=== Begin Enclosure ===

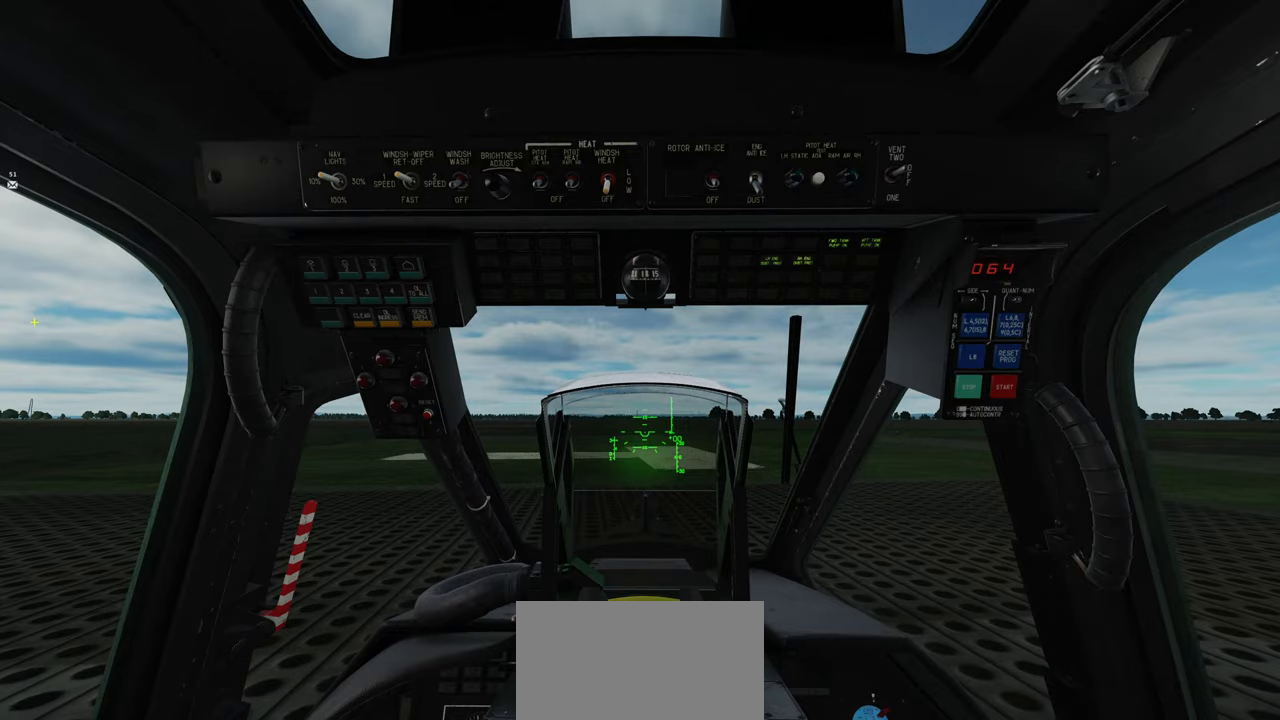
{"buttons": [], "left_stick": "center", "right_stick": "down-right", "events": [[50, "R3", "down"], [133, "R2", "down"], [167, "R3", "up"], [200, "R1", "up"], [200, "R2", "up"], [200, "right_stick", "down-right"]]}
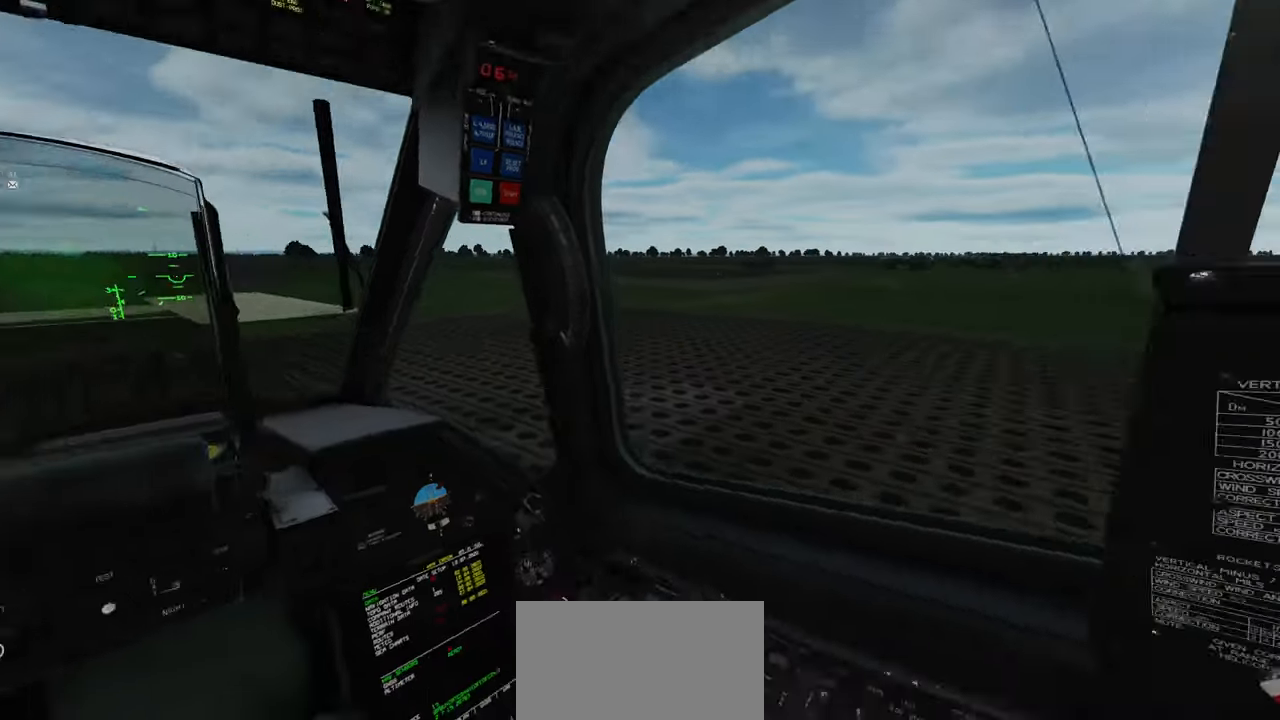
{"buttons": [], "left_stick": "center", "right_stick": "center", "events": [[450, "right_stick", "center"]]}
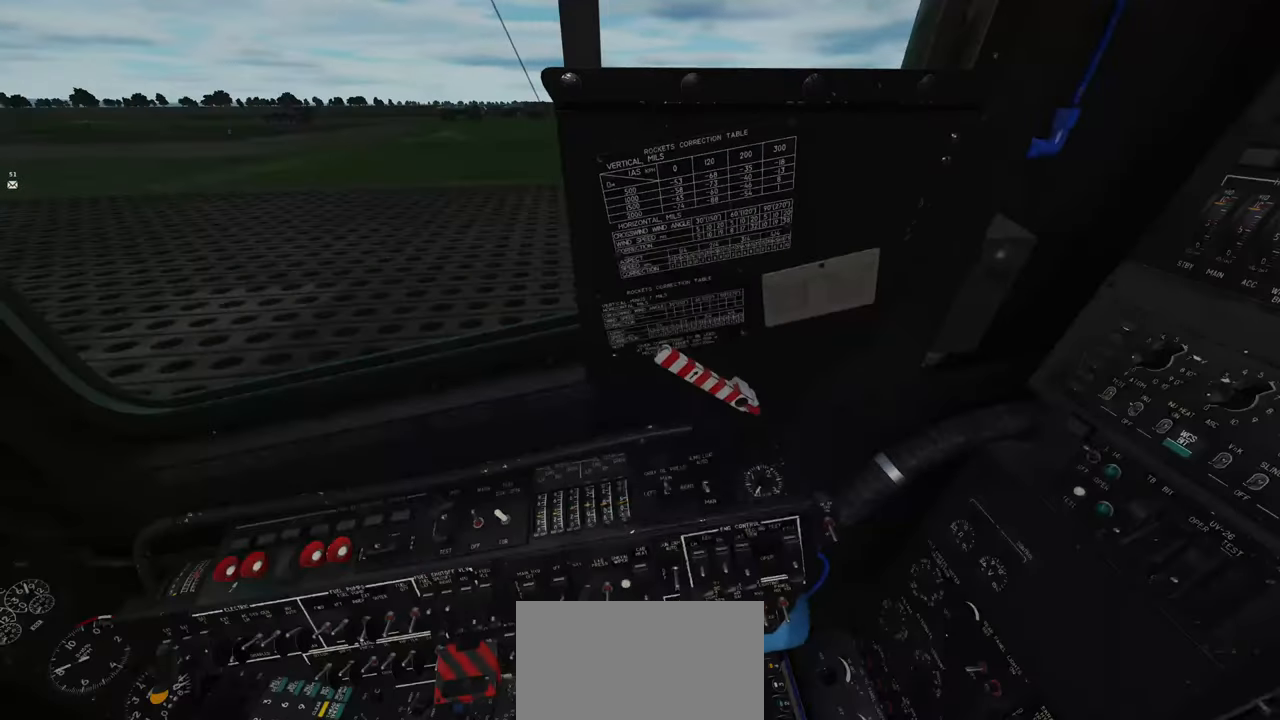
{"buttons": [], "left_stick": "center", "right_stick": "center", "events": [[100, "right_stick", "down"], [333, "right_stick", "center"]]}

=== End Enclosure ===

_Exercise details:_
Throughout the data above, find each line that includes the string "down"; state only how many there are.

_Answer section:_
2